UpFront with Mary Hendricks, 11/27/2016

1st Sunday of Advent, Year A

November 27, 2016

Matthew 24:37-44

Such an ominous-sounding Gospel today, huh? The people in Noah’s day were living life one minute when the flood swept them away the next minute. People working in the field or at the mill will be taken into heaven, and some will be left behind. “Stay awake!” Jesus warns. “You don’t know the day or hour when the Son of Man will return to earth.”

Our family has spent an inordinate amount of time together in the car, either for vacations or school/work, and we look forward to and love the long, uninterrupted talks. This Saturday was no different when Son #1 and I drove to Pittsburgh to visit my new great-nephew.

We talked about his dad and how affectionate he was. Harry had no embarrassment about hugging the boys and kissing them when they left the house or telling them he loved them. Because of his father’s example, “I always tell people I love them when I leave them,” Son #1 emphatically said. “What if you never see them again? I always tell Stephen, ‘Love you, bro,’ and hug him.”

Son # 1 wasn’t always like that. Yeah, well, you know how teenaged boys are. They get too big to hug mom or say anything but “Why can’t I?” They’re moody and mad all the time about…whatever. Hard to tell.

Until he went sailing over the guardrail on I-79 when he was a high school junior.

If you’ve never had the experience of getting that phone call from the police that your child has been in an accident, you’re pretty lucky. It ain’t fun. As soon as the officer described what happened and at which mile marker, I was in the car, on the way to the interstate.
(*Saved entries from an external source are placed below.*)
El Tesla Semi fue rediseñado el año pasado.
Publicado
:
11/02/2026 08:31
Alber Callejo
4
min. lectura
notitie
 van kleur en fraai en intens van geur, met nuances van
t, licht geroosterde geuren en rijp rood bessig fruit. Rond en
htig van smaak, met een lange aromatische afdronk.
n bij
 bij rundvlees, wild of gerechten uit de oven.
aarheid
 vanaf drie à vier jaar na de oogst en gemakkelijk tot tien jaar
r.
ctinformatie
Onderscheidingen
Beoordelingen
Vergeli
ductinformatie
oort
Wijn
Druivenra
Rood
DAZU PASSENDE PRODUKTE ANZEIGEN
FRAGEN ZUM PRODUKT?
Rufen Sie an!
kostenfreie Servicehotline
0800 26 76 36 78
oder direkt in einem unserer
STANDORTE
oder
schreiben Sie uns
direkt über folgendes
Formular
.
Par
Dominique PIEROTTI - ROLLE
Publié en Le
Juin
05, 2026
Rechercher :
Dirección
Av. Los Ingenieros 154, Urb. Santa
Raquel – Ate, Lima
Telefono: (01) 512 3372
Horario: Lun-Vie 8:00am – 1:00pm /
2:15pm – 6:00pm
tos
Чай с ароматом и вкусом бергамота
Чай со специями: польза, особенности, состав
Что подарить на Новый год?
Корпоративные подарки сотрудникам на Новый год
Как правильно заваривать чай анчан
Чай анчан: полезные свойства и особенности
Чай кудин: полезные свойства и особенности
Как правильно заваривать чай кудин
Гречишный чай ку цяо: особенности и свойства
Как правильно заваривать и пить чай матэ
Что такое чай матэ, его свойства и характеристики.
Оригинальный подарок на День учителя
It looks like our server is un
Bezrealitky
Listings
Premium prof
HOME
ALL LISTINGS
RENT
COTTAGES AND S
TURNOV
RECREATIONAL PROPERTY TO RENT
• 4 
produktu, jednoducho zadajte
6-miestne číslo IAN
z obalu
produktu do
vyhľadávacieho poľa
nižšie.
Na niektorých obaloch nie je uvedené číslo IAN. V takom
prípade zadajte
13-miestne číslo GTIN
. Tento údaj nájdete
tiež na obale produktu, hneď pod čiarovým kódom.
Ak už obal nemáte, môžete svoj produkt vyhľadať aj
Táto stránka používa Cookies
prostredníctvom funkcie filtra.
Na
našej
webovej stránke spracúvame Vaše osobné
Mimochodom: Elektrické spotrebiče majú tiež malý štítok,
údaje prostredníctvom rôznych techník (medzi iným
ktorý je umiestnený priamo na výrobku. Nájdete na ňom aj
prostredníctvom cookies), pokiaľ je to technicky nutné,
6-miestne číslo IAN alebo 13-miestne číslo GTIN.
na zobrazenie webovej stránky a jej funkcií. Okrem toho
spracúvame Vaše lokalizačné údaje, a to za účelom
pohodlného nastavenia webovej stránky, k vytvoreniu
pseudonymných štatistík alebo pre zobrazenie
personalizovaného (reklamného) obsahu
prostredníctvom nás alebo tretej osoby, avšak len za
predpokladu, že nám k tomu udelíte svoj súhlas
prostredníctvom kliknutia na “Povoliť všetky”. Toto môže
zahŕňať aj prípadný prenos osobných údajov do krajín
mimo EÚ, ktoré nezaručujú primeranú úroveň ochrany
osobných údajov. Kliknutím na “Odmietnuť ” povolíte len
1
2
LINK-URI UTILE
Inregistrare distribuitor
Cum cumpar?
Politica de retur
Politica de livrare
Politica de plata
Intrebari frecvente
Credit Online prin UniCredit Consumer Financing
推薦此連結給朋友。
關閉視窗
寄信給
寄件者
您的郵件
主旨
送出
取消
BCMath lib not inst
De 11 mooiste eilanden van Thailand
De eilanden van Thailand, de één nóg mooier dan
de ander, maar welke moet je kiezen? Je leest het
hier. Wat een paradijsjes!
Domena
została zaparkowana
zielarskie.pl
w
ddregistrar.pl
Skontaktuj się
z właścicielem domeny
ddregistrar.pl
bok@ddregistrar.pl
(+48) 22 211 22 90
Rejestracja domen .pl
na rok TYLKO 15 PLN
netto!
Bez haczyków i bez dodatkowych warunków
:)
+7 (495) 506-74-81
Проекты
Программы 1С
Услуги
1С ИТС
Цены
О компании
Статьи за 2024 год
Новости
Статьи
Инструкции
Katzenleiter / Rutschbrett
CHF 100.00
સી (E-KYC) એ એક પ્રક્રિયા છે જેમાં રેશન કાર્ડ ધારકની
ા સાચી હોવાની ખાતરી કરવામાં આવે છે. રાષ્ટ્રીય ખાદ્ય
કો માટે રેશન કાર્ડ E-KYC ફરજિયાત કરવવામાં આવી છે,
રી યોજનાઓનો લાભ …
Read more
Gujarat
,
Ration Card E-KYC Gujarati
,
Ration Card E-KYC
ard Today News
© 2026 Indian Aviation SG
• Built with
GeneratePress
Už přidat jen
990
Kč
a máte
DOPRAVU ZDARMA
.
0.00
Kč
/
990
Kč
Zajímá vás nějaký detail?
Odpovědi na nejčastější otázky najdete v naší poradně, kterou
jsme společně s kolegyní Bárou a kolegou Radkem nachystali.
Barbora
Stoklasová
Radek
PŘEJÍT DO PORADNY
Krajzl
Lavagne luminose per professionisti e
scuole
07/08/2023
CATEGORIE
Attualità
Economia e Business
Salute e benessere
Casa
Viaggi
Driving his truck home from work, Son #1 decided to close his eyes for a couple of seconds too long. He woke up when the truck drifted onto the berm. He jerked the wheel too hard and lost control. The truck clipped the guardrails as it went over them and flew down a 400-yard embankment, flipping at least three times. He was not wearing a seatbelt.

The driver behind him saw it happen and contacted the police and emergency personnel. Otherwise, it’s hard to say when they would have found him, his truck upside down, him on the passenger side. Good thing, because the driver’s roof was smashed down to the seat.

I got to the scene, shaking and scared, as the stretcher was going into the ambulance. My firstborn son, the one who taught me the meaning of joy, lifted his head a couple of inches, made eye contact, and said, “Mom, I love you. I love you. I love you, Mom.” He couldn’t stop saying it.

Later, he told me that the only thing he could think of was, what if he died and hadn’t told me he loved me? The boy lost the truck he loved, the one he had paid for by himself, and a lot of freedom, but his only concern was that my last memory of him wouldn’t have been, “I love you, Mom.”

As bad as the accident and his losses were, Son #1 sees all of it as a positive experience. It entirely changed the way he wanted to treat the people in his life. He makes it a point to end every conversation, every single conversation, to those he loves with “I love you.”

Jesus tells us to be prepared on this First Sunday of Advent. We don’t want to hear the worst three words in the English language: “It’s too late.” We want to hear the three best: “I love you.”